According to the blog, the biodigester, from the food waste management organization Food, Organics, Recycling Solutions, can process some of the campus’s food scraps into useful soil. This is done by facilitating the decomposition process to a time span of approximately five days after mixing the waste with wood shavings to enhance resulting soil with nutrients, which can then be utilized in the University’s soil processing yard.

Though food recycling already takes place at the University, it is managed by a company off campus and requires a means of delivery, the blog indicates.
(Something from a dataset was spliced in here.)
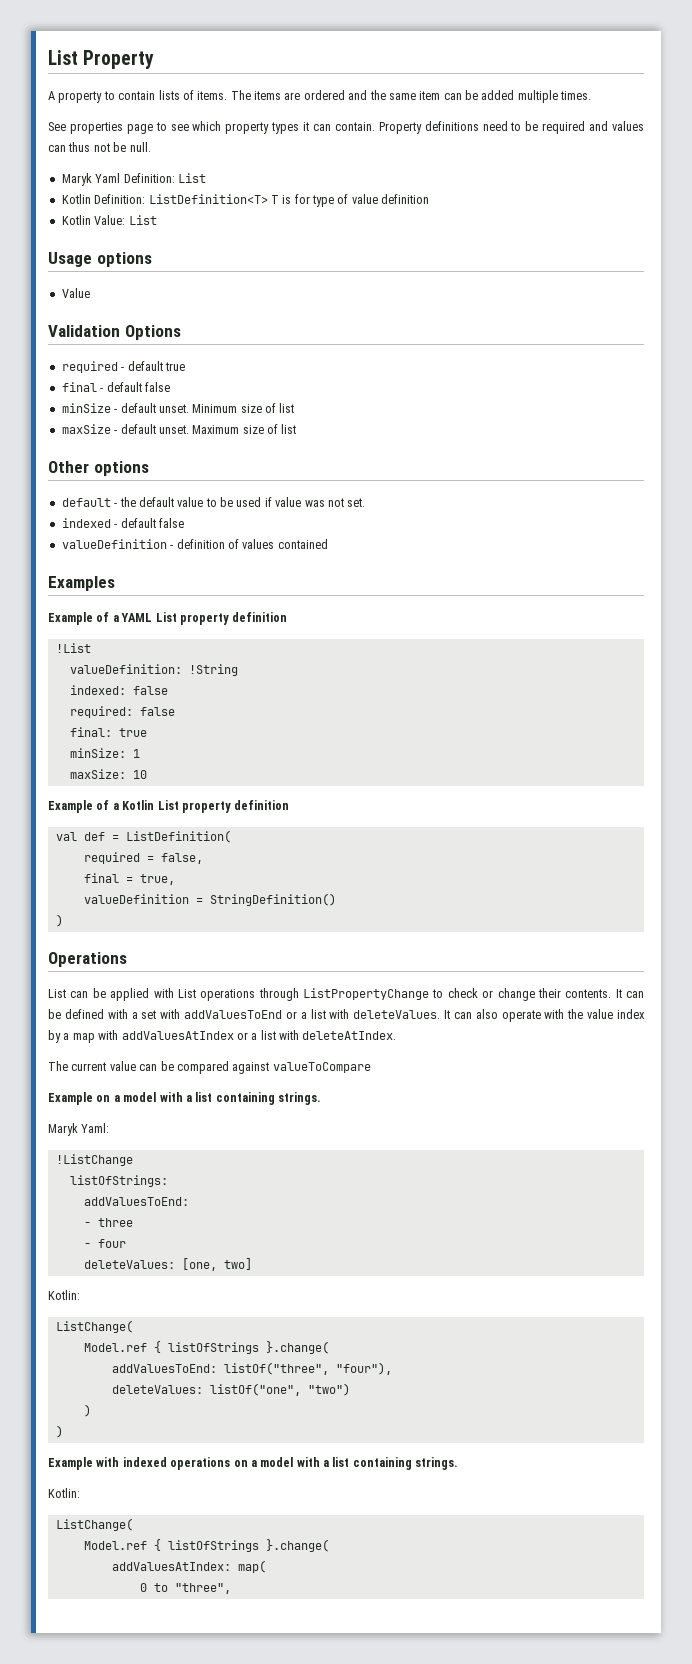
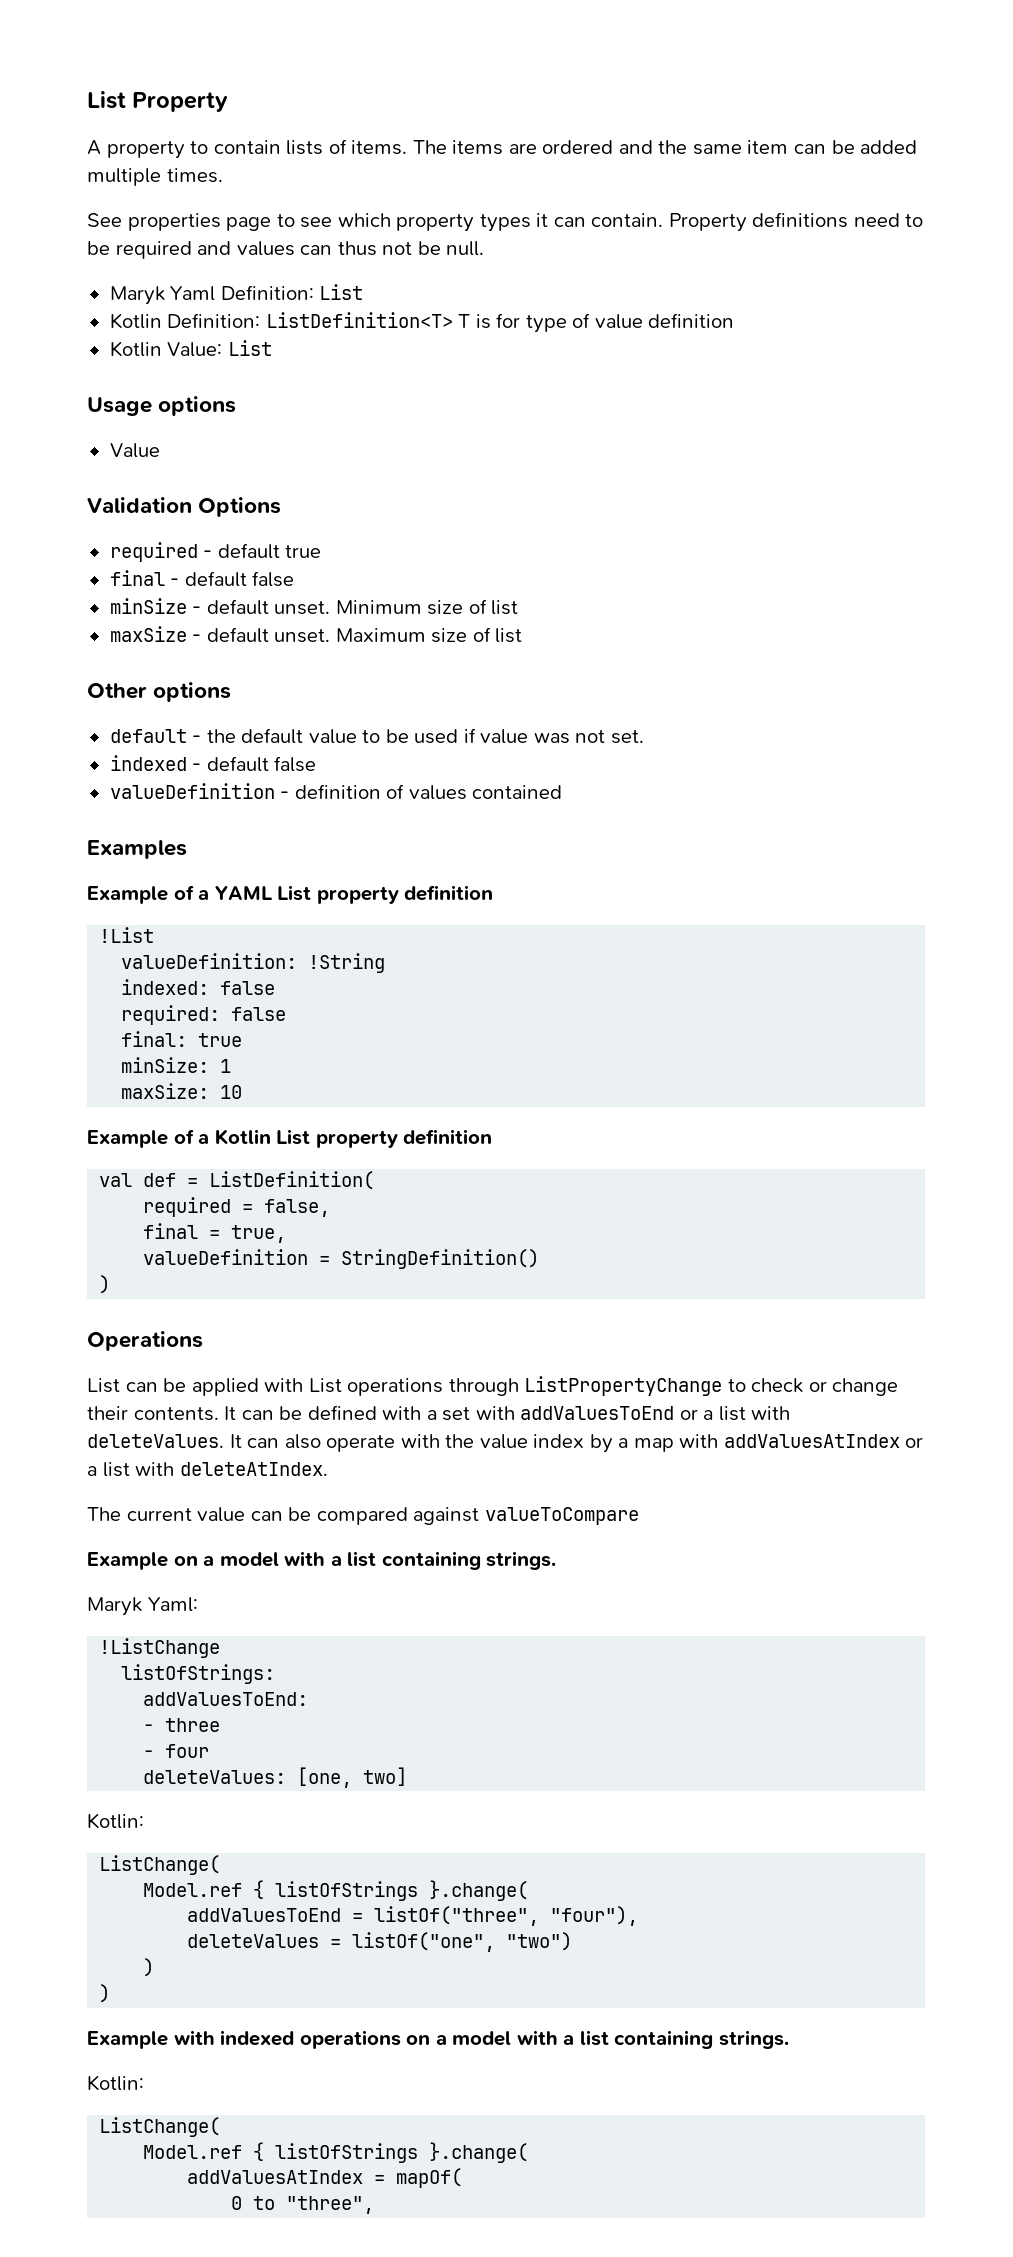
[111,1364,217,1373] addValuesToEnd: -> [187,1908,364,1922] addValuesToEnd =
[111,1385,203,1394] deleteValues: -> [187,1934,342,1948] deleteValues =
[111,1560,266,1573] addValuesAtIndex: map( -> [187,2168,463,2188] addValuesAtIndex = mapOf(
With a biodigester directly on campus, the carbon emissions released during delivery can be reduced.

“There’s no industrial compost facility in the region, which means that zero-waste events aren’t possible,” explained Erin Mooz ’19, a member of the Princeton University Ecology Representative Program. “The on campus biodigester will create a lot of opportunities in terms of expanding types of materials that can be composted.”

The biodigester will also further improve the ecosystem on campus overall by providing high-quality, nutrient-rich soil on campus. This soil can promote the health of plants, which, in turn, is expected to reduce air pollution and increase the availability of freshwater on campus, according to the blog.

In addition to improving the physical health of the campus, the biodigester will serve as an educational opportunity, providing research opportunities to interested students, explained Campus as Lab fellow Gina Talt ’15 in an interview. Campus as Lab is a program at the University that provides opportunities to students to use the entire campus as a resource to study sustainability issues.

“The biodigester has the potential to serve as junior or senior thesis research projects for anyone interested in getting involved with the operation of the system,” Talt said. Research projects can involve studying the effectiveness of the biodigester in processing plastics such as compostable utensils and investigating different combinations of food waste and carbon agents.

Other educational opportunities apart from research are also made available with the introduction of the biodigester on campus, such as classroom learning. ENV 200: The Environmental Nexus and ENE 202: Designing Sustainable Systems are two such courses that will utilize the biodigester to facilitate learning, both of which are offered in the spring.

The biodigester is also expected to contribute to the presence of sustainability efforts on campus. With an abundance of educational opportunities as well as guided tours revolved around the composter, the introduction of the biodigester should raise environmental awareness and spark conversation about handling food waste on campus.

While the biodigester has been on campus since last December, it is only expected to begin composting starting next month, according to Talt.

“The biodigester has been installed, but is not yet operational,” Talt explained. “We still have a few remaining operational logistics to sort out, but we expect to begin operating the system shortly after the start of the spring semester.”